Et alors que je n'avais jamais cessé d'aller tout droit, même lorsque le soleil m'aveuglait et me brûlait le visage, j'ai vu la ville.
Depuis les hauteurs d'une colline, je l'ai vue et je l'ai reconnue. Cette ville dans laquelle j'étais né et dans laquelle j'avais grandi.
Bien sûr, d'ici, elle ne ressemblait plus à celle qu'elle avait été. Elle portait les stigmates de la folie des hommes. « Les trous », ils étaient partout. Pas un seul bâtiment n'avait été épargné par les tirs et les explosions. Mais je n'y ai rien associé. J'ai juste regardé, et je n'en ai rien interprété sur le moment. Je n'ai pas accroché à ce tableau lugubre le visage de mes parents, l'enfance heureuse que j'avais pu y vivre ou tout le côté « inhumain » de toute cette horreur.
Non, j'ai juste regardé, et j'ai vu une possibilité de survie, de me cacher et peut être de trouver de l'aide.
J'avais compris que l'union faisait la force, et que même si cela entrainait le sacrifice de certains, la victoire venait du fait qu'à plusieurs nous étions plus forts que seuls.
Mais quand vous avez appris à vos dépens à ne faire confiance à personne, il n'est pas si aisé de rallier les groupes déjà en place. Comme chaque gamin laissé pour compte ici, je me suis retrouvé dans la ville morte, tel « l'enfant sauvage », dont j'ai lu l'histoire quelques années plus tard. Lui aussi s'appelait Victor.

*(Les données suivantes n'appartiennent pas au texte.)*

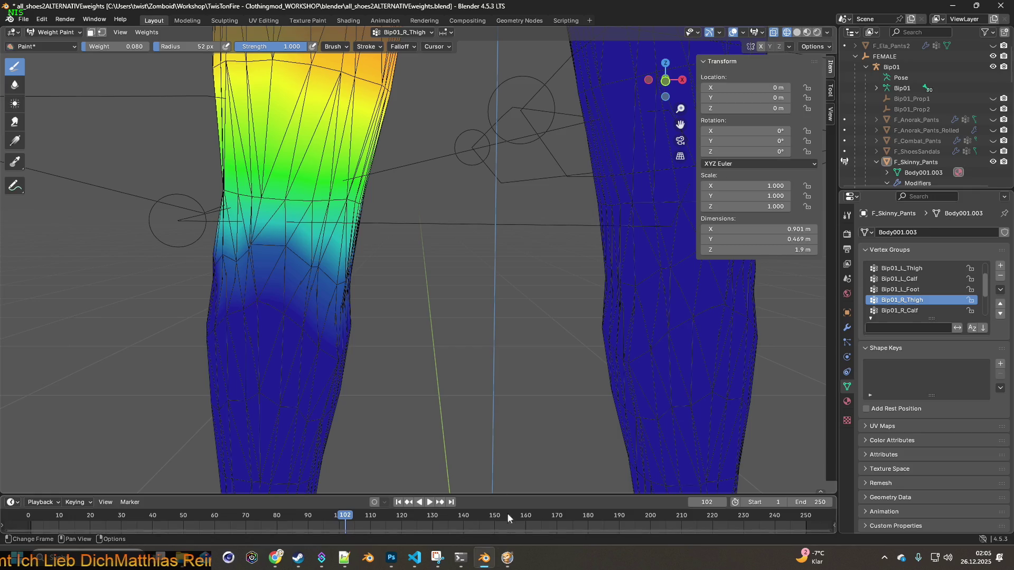
scroll(482, 348, down, 2)
middle_drag(472, 327, 469, 305)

J'étais sale, mendiant, et les cicatrices avaient depuis longtemps remplacé ma peau douce et fine de bébé. Quant à celles sur mon dos, je ne les laissais jamais cicatriser...

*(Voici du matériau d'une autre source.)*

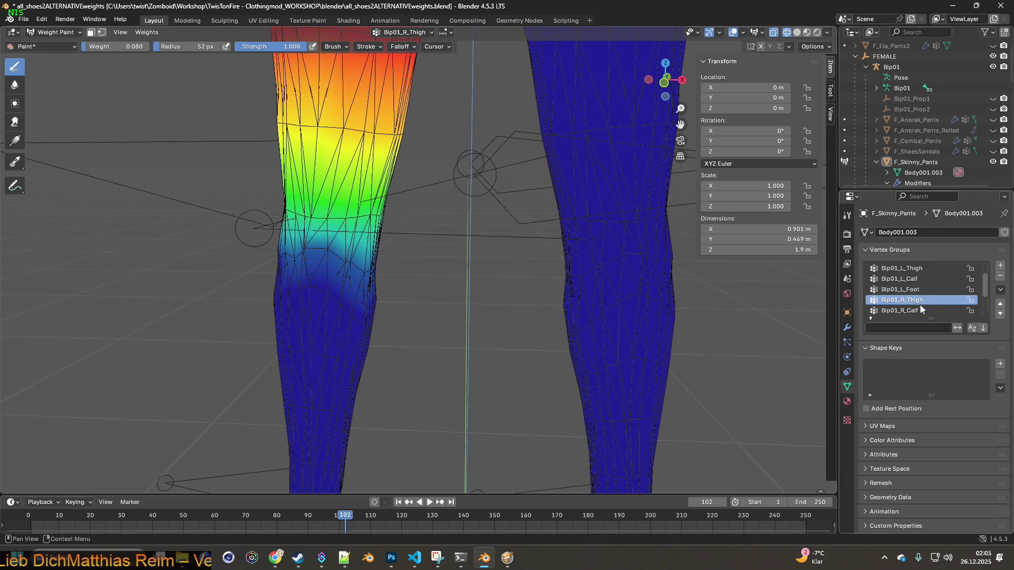
click(918, 310)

Dans la ville se livrait le même combat entre gamins de rue qu'entre adultes de religions différentes. Chacun défendait son territoire et ses réserves de nourriture, et progressivement, courir et mordre sont devenus mes uniques moyens de défense.
Si me battre contre Viktor ne m'avait pas été utile comme je l'avais espéré, ici, ce fut ce qui me permit de me faire accepter et d'intégrer un groupe.
J'ai dû me battre pour prouver mon allégeance et voler pour participer à la vie de société que nous avions été contraints de créer. Une polis qui ne respectait aucune des règles d'éthique et de morale telle qu'avaient pu la concevoir les grecs, mais une cité qui nous permettait d'être plusieurs et donc de survivre. Nous avions un chef et chacun contribuait à son bon fonctionnement.
« Ce que tu as vécu est inhumain »... Peut-être bien, oui. Peut-être que d'avoir eu à frapper d'autres gosses pour leur piquer un bout de pain qu'eux-mêmes avaient volé, ou un bidon d'eau potable, a fait de moi un animal, parce qu'au final, je n'y ai pas attaché de sentiment de culpabilité. Et aujourd'hui, on me demande de me repentir parce que j'ai voulu vivre !
Je les déteste ! Je les déteste ! Je les déteste !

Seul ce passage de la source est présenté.